Distribution & Biens de consommation : des dirigeants optimistes pour 2014

Publié le 07 avril 2014 par Vincentpaes



La technologie, principal facteur de transformation

Les dirigeants du secteur de la Distribution mettent l’accent sur les investissements technologiques, comme les dirigeants de Biens de consommation, qui s’intéressent aussi de près aux données et aux clients : 80% des dirigeants du secteur de la Distribution considèrent le progrès technologique comme la tendance qui transformera le plus leur activité d’ici 5 ans, tout comme 67% des dirigeants du secteur des Biens de consommation.

Pour les dirigeants de ces deux secteurs, la technologie est un moyen d’avoir un accès direct et privilégié à de nouveaux consommateurs. Les enseignes et marques misent en effet sur les multiples innovations technologiques disponibles – bornes interactives, objets connectés, murs digitaux, mais aussi réseaux sociaux, solutions de click & drive…- pour offrir davantage de praticité à leurs clients et une expérience client unique. Cela sans compter sur la prochaine révolution de l’impression en 3D.

Décathlon et Promod sont appréciés des clients multicanal pour la facilité de consultation des stocks disponibles et pour leurs modèles de « click & collect », Leclerc investit massivement dans le drive, tandis qu’Yves Rocher demeure la référence en gestion de la qualité de la relation client, grâce à une offre multicanal et des innovations telles que les vitrines interactives de certains de ses magasins. "La technologie permet une connaissance approfondie des clients, de leurs comportements d’achat et donc de leurs attentes, source d’efficacités opérationnelles certaines pour les entreprises qui savent maîtriser et analyser ces données.

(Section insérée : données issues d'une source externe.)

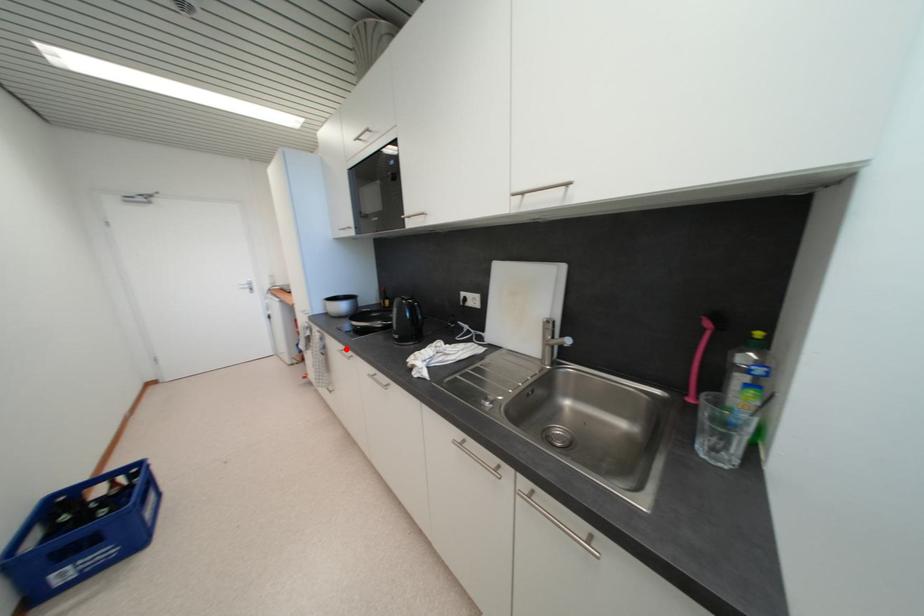
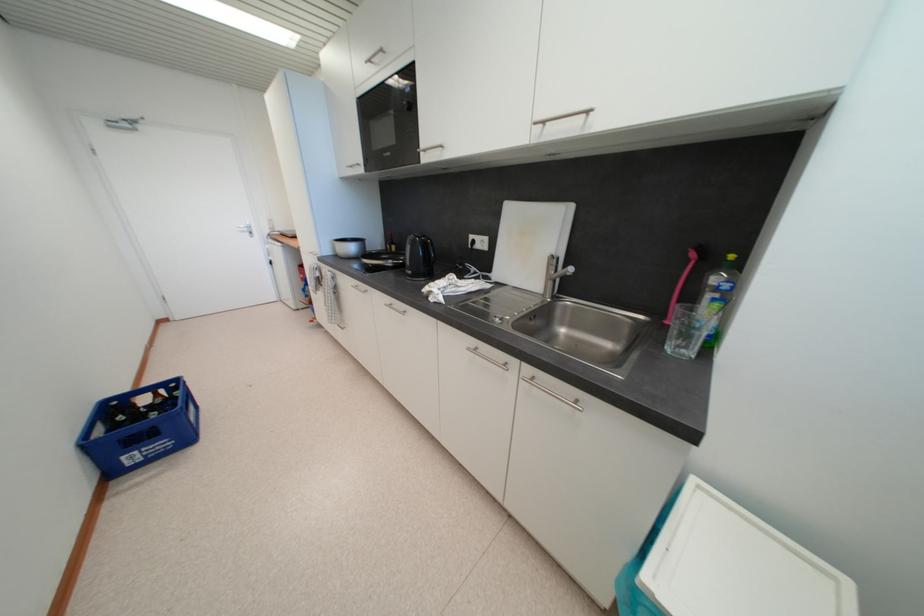
The point at the highlighted location is marked in the first image. Where is the corresponding point in the second image?

(359, 285)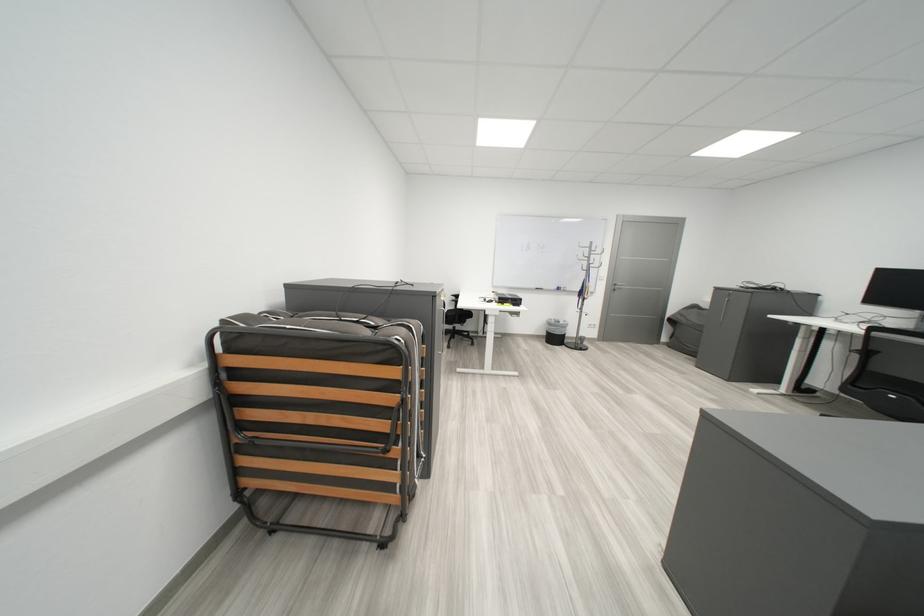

Le e-commerce continue de bouleverser les business models des entreprises et fait évoluer les attentes des consommateurs", explique Sabine Durand-Hayes, associée responsable du secteur Distribution & Biens de consommation chez PwC.

Quelles sont les préoccupations des dirigeants de ces secteurs ?

Les inquiétudes des dirigeants des secteurs des Biens de consommation et de la Distribution se ressemblent : excès de réglementation, volatilité des matières premières et des taux de change, évolution de la fiscalité, réponse des gouvernements aux déficits publics… Concernant la volatilité des matières premières, particulièrement élevée en ce début d’année, les dirigeants de ces secteurs (74% pour les dirigeants des Biens de consommation, 68% pour ceux de la Distribution) s’inquiètent davantage que la moyenne des CEOs, tous secteurs confondus (55%).

En effet, ils y sont directement confrontés, celle-ci mettant en danger leur modèle économique et leur rentabilité. Pour tenter d’en limiter l’impact, certains acteurs font ainsi le choix de sécuriser l’amont, comme l’illustrent dans le secteur du luxe l’acquisition récente de France Croco par Kering, ou celle des ganteries Causse et du tanneur Bodin-Joyeux par Chanel. Pour beaucoup, la gestion de la volatilité des matières premières et des taux de change passe aussi par une réorganisation de leur supply chain et de leur empreinte industrielle.

Les changements de comportement des consommateurs s’avèrent aussi un sujet de préoccupation spécifique (64% pour la Distribution, 60% pour les Biens de consommation). Plus connectés, plus opportunistes, plus soucieux de l’origine de leurs achats, à la recherche de praticité et de sens, d’innovation tout autant que d’authenticité, de qualité et de prix attractifs, les consommateurs sont de plus en plus complexes à comprendre et donc à satisfaire.

Quelles sont leurs priorités d’investissement ?

Les dirigeants des deux secteurs partagent les mêmes priorités : investir dans les technologies, l’analyse de données, les clients et les talents. Sur les technologies, plus de la moitié des décideurs interrogés reconnaissent la nécessité de mettre en place des plans de transformation, tandis que près du tiers d’entre eux ont déjà lancé ou finalisé des initiatives en la matière. La R&D reste également un enjeu clé dans un secteur où l’innovation est clé. Ainsi, le géant nippon de l’internet Rakuten implante une nouvelle division de son centre de recherche et développement, le Rakuten Institute of Technology, à Paris, tandis que Danone ouvre son deuxième centre de recherche et développement mondial aux Pays Bas. Enfin, si la moitié des dirigeants de ces secteurs s’inquiète de l’impact que pourrait avoir une perturbation de la supply chain sur leur croissance, ils se sentent néanmoins plutôt bien préparés pour répondre à cet enjeu par rapport à la moyenne, notamment en ce qui concerne les achats et approvisionnements. Environ un tiers d’entre eux ont déjà commencé à restructurer leur supply chain, et plus de 40% d’entre eux développent un plan de transformation ou ont déjà élaboré un plan d’action.